There will be specific conditions for which without the activation energy barrier the phase change would occur, these are simply (\(r'\) and \(p_v'\) are the critical conditions):

\[ r<r'\text{ and }p_v>p_v' \]

This would look something like the plot below (\(r\) on \(x\) and \(p_v\) on \(y\))


Rain Seeding

In the pursuit to make it rain (or snow), supersaturated rain clouds can be triggered to condense by seeding them with silver iodide, causing them to overcome their activation barrier.

Superheating and Supercooling

These mechanisms apply the same for the phase changes of liquid → gas (superheating) and for liquid → solid (supercooling). The Kelvin equation can identify the critical boiling radius for certain conditions, in which the pressure will overcome

When bubbles of the correct size are grown, boiling occurs. In this case, it’s about both radius and temperature. For boiling to occur, the pressure in the bubbles, needs to equal the equivalent pressure of a flat surface, and also the external pressure: $$ p_{ext}=p_v=p_0 $$

For cooling, as the temperature decreases, \(p_0\) decreases as well, in turn increasing \(\frac{P_v}{p_0}\). Since \(\gamma,\:R\) and \(M\) will all be (relatively) constant, \(r\) will have to decrease until it eventually reaches the size of a few molecules, at which point, homonucleation can occur.

Solubility of Fine Particles

We can also relate the pressure ratio to both solubility ratio and activity as such: $$ \ln\bigg(\frac{p_v}{p_0}\bigg):\ln\bigg(\frac{a}{a_0}\bigg)=(n+m)\ln\bigg(\frac{s}{s_0}\bigg) $$ Using the Kelvin equation, this is determining a relationship between a flat surface of the material and the material with a curvature of radius \(r\).

For example, a general salt will dissociate:

\[ \ce{ A_{m}B_{n} <=> mA^{n+} + nB^{m-}\\ m[B^{m-}]=n[A^{n^+}]\\ K=[A^{n+}]^{m}[B^{m-}]^{n}=[mS]^{n}[nS]^{m} } \]
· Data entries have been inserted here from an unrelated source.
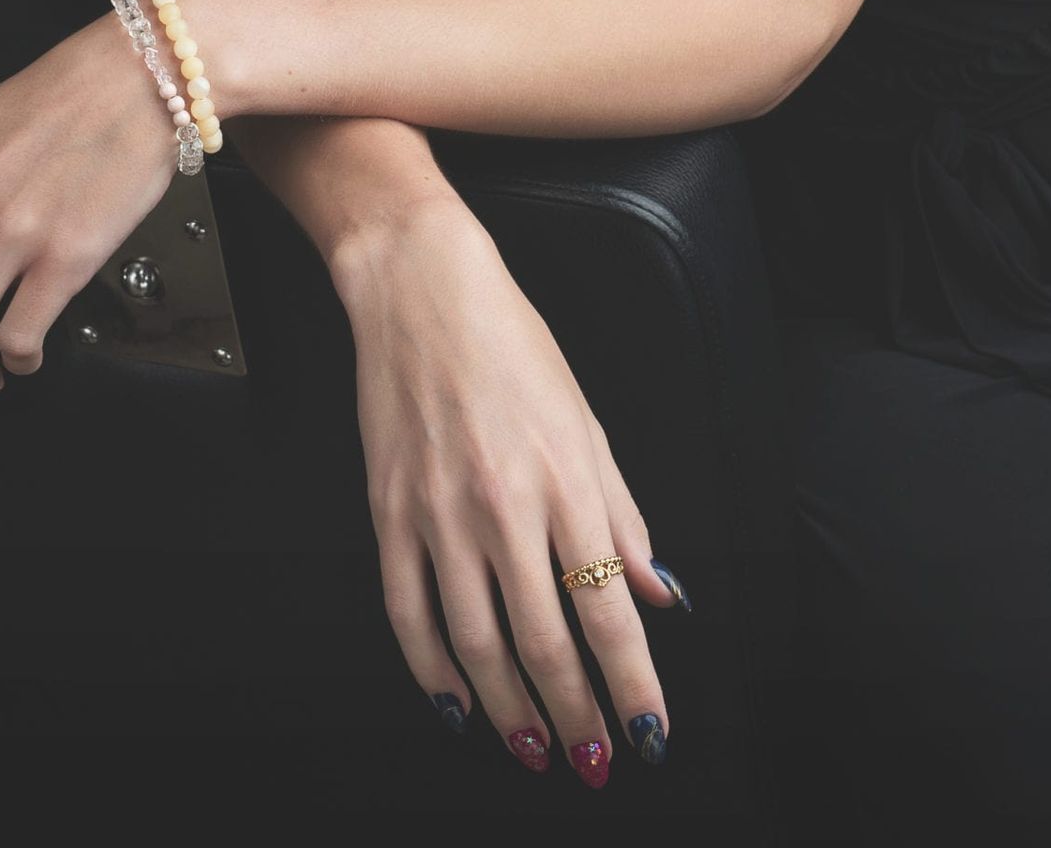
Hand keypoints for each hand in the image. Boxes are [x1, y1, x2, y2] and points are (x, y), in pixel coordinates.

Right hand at [335, 197, 681, 785]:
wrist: (422, 290)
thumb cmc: (512, 344)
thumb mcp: (587, 421)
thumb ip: (624, 516)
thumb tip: (661, 593)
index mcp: (566, 481)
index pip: (609, 612)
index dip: (634, 686)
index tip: (649, 734)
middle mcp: (504, 506)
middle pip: (546, 643)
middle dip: (577, 716)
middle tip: (592, 760)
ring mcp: (439, 513)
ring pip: (476, 645)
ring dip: (509, 712)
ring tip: (533, 748)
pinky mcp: (389, 511)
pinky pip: (408, 614)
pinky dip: (431, 673)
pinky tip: (455, 702)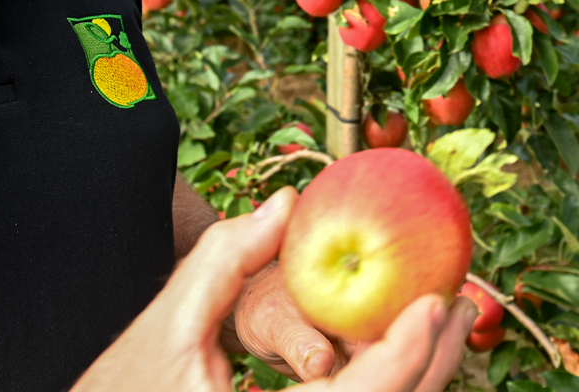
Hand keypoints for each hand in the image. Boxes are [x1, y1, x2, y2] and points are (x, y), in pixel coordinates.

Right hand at [70, 187, 476, 391]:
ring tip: (442, 323)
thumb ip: (225, 259)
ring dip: (418, 378)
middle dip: (431, 363)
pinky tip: (398, 351)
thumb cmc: (120, 391)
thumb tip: (288, 204)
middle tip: (458, 302)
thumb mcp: (166, 326)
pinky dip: (385, 387)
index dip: (406, 352)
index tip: (435, 302)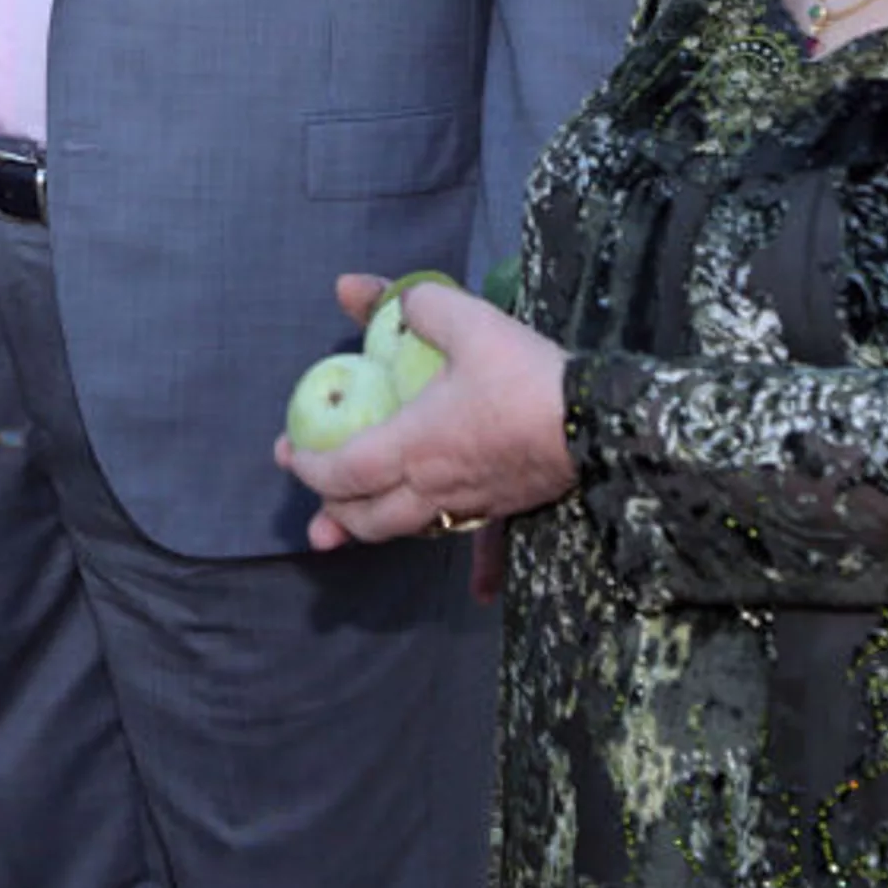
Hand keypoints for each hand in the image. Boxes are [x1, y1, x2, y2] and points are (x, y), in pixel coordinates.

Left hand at [275, 276, 574, 549]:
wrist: (599, 422)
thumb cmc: (525, 376)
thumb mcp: (470, 323)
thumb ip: (421, 306)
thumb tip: (382, 294)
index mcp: (414, 444)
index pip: (345, 468)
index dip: (310, 466)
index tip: (288, 453)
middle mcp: (435, 486)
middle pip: (370, 516)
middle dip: (334, 511)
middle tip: (313, 501)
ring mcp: (474, 503)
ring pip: (413, 531)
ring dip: (376, 532)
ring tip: (352, 530)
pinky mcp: (510, 507)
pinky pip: (489, 545)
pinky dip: (481, 569)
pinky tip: (482, 593)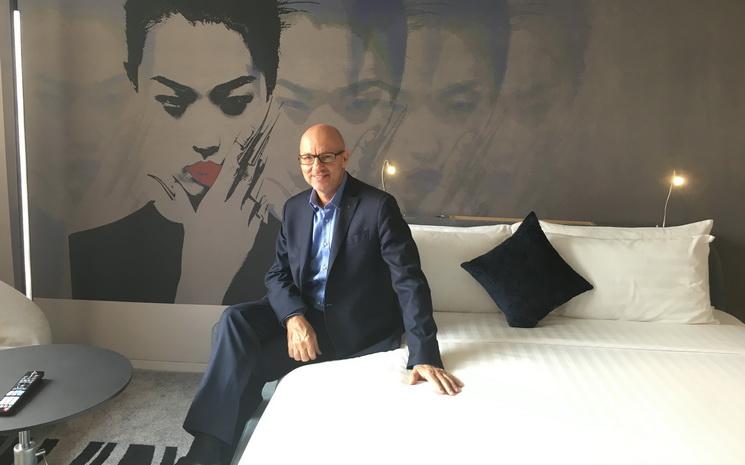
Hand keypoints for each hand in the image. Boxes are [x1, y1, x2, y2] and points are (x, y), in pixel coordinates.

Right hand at [167, 132, 269, 303]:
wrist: (208, 271)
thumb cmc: (194, 243)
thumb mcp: (186, 217)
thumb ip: (178, 197)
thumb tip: (162, 180)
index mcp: (213, 201)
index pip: (228, 170)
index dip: (237, 151)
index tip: (245, 135)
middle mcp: (230, 207)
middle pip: (245, 177)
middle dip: (253, 158)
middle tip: (262, 141)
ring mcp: (244, 219)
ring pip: (255, 192)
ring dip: (259, 175)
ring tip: (265, 157)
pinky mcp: (252, 230)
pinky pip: (259, 211)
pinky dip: (261, 199)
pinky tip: (265, 189)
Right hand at [286, 315, 321, 361]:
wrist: (295, 322)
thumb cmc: (304, 326)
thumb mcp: (313, 334)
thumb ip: (316, 345)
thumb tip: (318, 352)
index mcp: (308, 341)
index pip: (312, 355)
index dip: (313, 356)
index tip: (313, 354)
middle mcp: (301, 344)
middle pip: (305, 358)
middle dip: (307, 357)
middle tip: (308, 354)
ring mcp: (295, 345)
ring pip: (297, 358)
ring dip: (300, 357)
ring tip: (302, 354)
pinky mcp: (289, 345)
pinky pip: (291, 355)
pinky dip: (294, 355)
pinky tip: (297, 352)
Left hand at [408, 364, 463, 395]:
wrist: (423, 361)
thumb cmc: (419, 370)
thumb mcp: (414, 372)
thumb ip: (412, 377)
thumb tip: (411, 382)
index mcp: (428, 372)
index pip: (433, 379)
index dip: (438, 385)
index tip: (442, 392)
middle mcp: (436, 371)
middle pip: (442, 379)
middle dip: (447, 386)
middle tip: (451, 394)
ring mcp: (441, 371)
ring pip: (448, 378)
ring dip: (453, 384)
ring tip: (457, 391)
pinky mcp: (444, 372)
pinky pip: (451, 376)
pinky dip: (456, 380)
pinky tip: (461, 385)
We can substitute in our solubility relationship and get: $$ (n+m)\ln\bigg(\frac{s}{s_0}\bigg)=\frac{2\gamma}{r}\frac{M}{\rho_{(s)}}\frac{1}{RT} $$ Where \(n\) and \(m\) are your molar coefficients. If the solute is solid and undissociated (not a salt), \(a=S\) and \(n+m=1\). As a result of this, particles less than \(1\:\mu m\) have a different solubility to that of the bulk if the solid. In fact, in a solution, the fine particles will dissolve, while the larger particles grow in a process known as ‘Ostwald ripening’


Following an intuitive approach, \(\ce{AB_{(s)} <=> AB_{(aq)}}\) will happen faster if there is more interface, compared to bulk (colloidal particles have that), allowing for the exchange to be happen more readily than in a larger particle.

This also explains why we care about the equilibrium constant (\(K\)) and why this relates to activity.